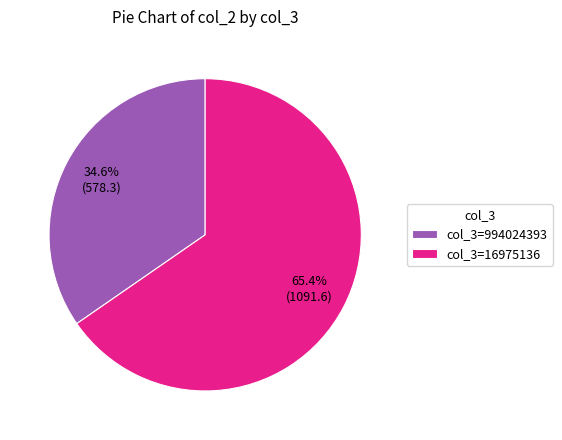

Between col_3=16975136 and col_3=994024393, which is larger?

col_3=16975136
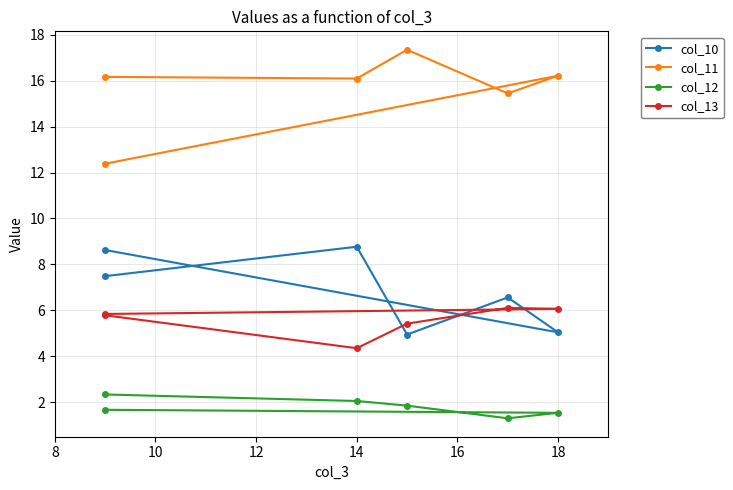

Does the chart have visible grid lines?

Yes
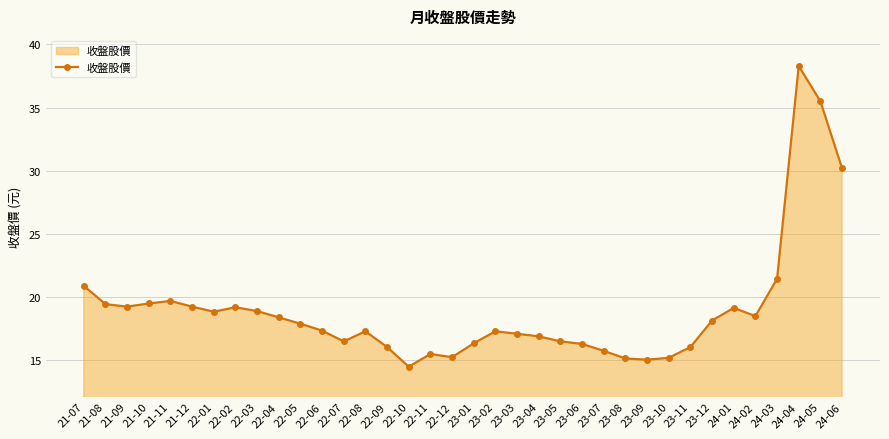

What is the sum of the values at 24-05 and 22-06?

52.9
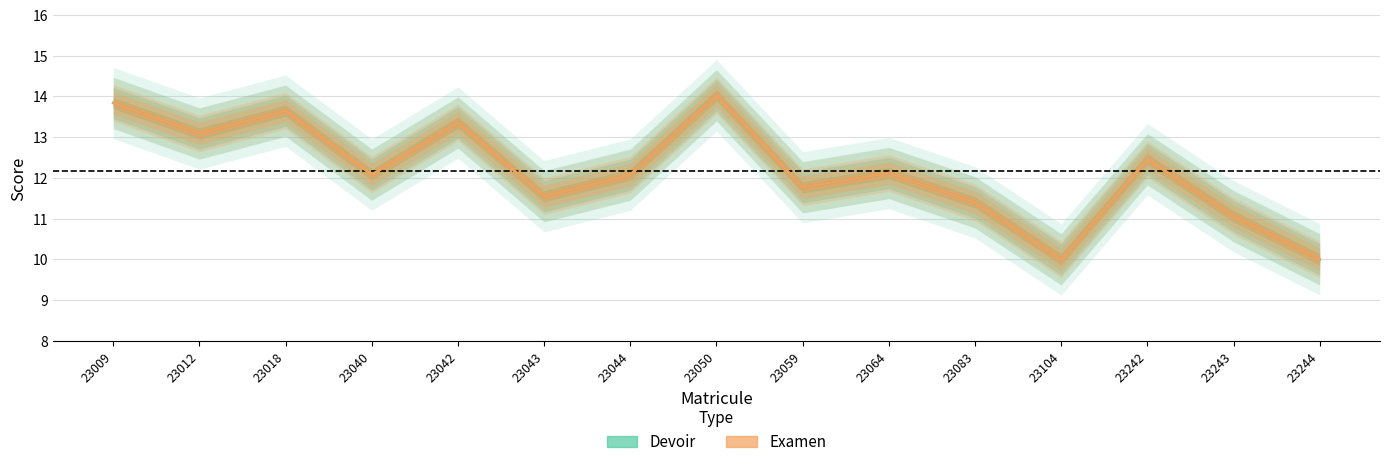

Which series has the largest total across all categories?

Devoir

===============

* _EXERCISE DETAILS_: Repeat the text of all the entries above word for word, leaving out the pictures.

* _RESULT OF THIS TASK_:
Between col_3=16975136 and col_3=994024393, which is larger?

col_3=16975136

Does the chart have visible grid lines?

Yes

What is the sum of the values at 24-05 and 22-06?

52.9

Which series has the largest total across all categories?

Devoir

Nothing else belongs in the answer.